EXERCISE REQUIREMENTS — Among the lines of the records, find all that carry the word "microscopy" and copy them.

EXERCISE INPUTS —
================================
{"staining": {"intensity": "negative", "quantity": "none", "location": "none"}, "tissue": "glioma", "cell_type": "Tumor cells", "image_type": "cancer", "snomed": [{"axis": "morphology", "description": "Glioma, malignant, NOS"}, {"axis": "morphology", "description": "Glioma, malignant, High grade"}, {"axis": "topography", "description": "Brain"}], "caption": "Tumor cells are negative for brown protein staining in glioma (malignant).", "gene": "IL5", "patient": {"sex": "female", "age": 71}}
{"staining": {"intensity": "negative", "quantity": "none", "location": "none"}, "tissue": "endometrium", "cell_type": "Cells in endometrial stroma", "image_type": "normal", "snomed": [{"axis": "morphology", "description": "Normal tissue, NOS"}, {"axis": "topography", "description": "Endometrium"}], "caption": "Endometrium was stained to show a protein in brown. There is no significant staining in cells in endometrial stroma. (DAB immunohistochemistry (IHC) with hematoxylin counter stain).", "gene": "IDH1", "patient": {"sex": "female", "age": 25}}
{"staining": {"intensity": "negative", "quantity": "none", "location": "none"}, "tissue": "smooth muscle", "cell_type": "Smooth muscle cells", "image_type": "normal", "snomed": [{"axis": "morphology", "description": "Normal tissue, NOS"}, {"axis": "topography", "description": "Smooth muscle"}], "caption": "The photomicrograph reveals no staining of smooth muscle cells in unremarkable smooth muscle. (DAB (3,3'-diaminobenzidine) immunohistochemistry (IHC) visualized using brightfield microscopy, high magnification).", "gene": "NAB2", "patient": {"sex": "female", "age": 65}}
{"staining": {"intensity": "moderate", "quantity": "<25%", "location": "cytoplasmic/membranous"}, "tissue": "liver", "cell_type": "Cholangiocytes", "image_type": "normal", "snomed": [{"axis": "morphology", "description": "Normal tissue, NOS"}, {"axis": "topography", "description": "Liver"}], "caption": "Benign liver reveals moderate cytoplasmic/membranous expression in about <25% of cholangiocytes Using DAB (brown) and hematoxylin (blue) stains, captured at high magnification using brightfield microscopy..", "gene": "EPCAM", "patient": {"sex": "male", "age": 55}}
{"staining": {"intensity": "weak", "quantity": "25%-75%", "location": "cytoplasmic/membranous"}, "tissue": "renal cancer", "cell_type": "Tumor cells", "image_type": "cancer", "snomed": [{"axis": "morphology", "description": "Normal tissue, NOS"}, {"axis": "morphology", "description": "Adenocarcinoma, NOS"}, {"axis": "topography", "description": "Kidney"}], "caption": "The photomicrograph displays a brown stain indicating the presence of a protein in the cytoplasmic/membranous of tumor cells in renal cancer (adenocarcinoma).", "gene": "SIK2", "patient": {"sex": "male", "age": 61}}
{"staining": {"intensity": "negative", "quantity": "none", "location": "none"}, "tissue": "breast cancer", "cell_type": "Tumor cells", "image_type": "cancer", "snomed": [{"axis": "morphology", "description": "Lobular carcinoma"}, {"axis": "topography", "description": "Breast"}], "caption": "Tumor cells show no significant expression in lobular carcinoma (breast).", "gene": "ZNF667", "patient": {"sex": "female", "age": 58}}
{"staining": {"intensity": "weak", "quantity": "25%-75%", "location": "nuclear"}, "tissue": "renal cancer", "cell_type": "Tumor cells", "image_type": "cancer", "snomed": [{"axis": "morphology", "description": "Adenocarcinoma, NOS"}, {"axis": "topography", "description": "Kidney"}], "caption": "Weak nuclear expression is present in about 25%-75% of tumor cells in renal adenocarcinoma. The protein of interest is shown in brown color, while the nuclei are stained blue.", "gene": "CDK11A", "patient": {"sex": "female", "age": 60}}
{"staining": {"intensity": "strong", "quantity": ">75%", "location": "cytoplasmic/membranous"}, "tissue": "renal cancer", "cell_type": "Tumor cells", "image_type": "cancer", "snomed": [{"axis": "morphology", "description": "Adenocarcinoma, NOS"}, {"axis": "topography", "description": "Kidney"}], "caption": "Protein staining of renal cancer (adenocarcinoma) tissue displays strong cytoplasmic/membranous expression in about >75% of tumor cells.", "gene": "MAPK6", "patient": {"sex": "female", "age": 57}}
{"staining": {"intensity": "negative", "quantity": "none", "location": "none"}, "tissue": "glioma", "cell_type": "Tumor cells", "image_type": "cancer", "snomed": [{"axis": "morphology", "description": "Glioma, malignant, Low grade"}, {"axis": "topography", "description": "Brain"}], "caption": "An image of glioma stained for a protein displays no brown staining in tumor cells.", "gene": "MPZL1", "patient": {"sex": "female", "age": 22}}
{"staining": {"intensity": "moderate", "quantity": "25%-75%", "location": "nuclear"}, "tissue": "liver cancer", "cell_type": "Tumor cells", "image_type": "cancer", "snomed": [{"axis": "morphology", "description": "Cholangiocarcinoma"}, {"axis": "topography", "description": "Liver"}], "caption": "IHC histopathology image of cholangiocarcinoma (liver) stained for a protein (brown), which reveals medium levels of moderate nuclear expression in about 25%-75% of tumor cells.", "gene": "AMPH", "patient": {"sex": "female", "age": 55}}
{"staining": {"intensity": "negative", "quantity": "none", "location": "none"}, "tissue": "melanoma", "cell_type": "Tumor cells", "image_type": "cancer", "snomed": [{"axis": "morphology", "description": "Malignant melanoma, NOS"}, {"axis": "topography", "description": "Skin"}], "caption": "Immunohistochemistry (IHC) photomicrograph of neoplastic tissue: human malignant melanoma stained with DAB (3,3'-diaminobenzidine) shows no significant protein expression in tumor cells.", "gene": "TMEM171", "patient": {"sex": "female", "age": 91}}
================================
EXPECTED OUTPUT —
{"staining": {"intensity": "negative", "quantity": "none", "location": "none"}, "tissue": "smooth muscle", "cell_type": "Smooth muscle cells", "image_type": "normal", "snomed": [{"axis": "morphology", "description": "Normal tissue, NOS"}, {"axis": "topography", "description": "Smooth muscle"}], "caption": "The photomicrograph reveals no staining of smooth muscle cells in unremarkable smooth muscle. (DAB (3,3'-diaminobenzidine) immunohistochemistry (IHC) visualized using brightfield microscopy, high magnification).", "gene": "NAB2", "patient": {"sex": "female", "age": 65}}
{"staining": {"intensity": "moderate", "quantity": "<25%", "location": "cytoplasmic/membranous"}, "tissue": "liver", "cell_type": "Cholangiocytes", "image_type": "normal", "snomed": [{"axis": "morphology", "description": "Normal tissue, NOS"}, {"axis": "topography", "description": "Liver"}], "caption": "Benign liver reveals moderate cytoplasmic/membranous expression in about <25% of cholangiocytes Using DAB (brown) and hematoxylin (blue) stains, captured at high magnification using brightfield microscopy..", "gene": "EPCAM", "patient": {"sex": "male", "age": 55}}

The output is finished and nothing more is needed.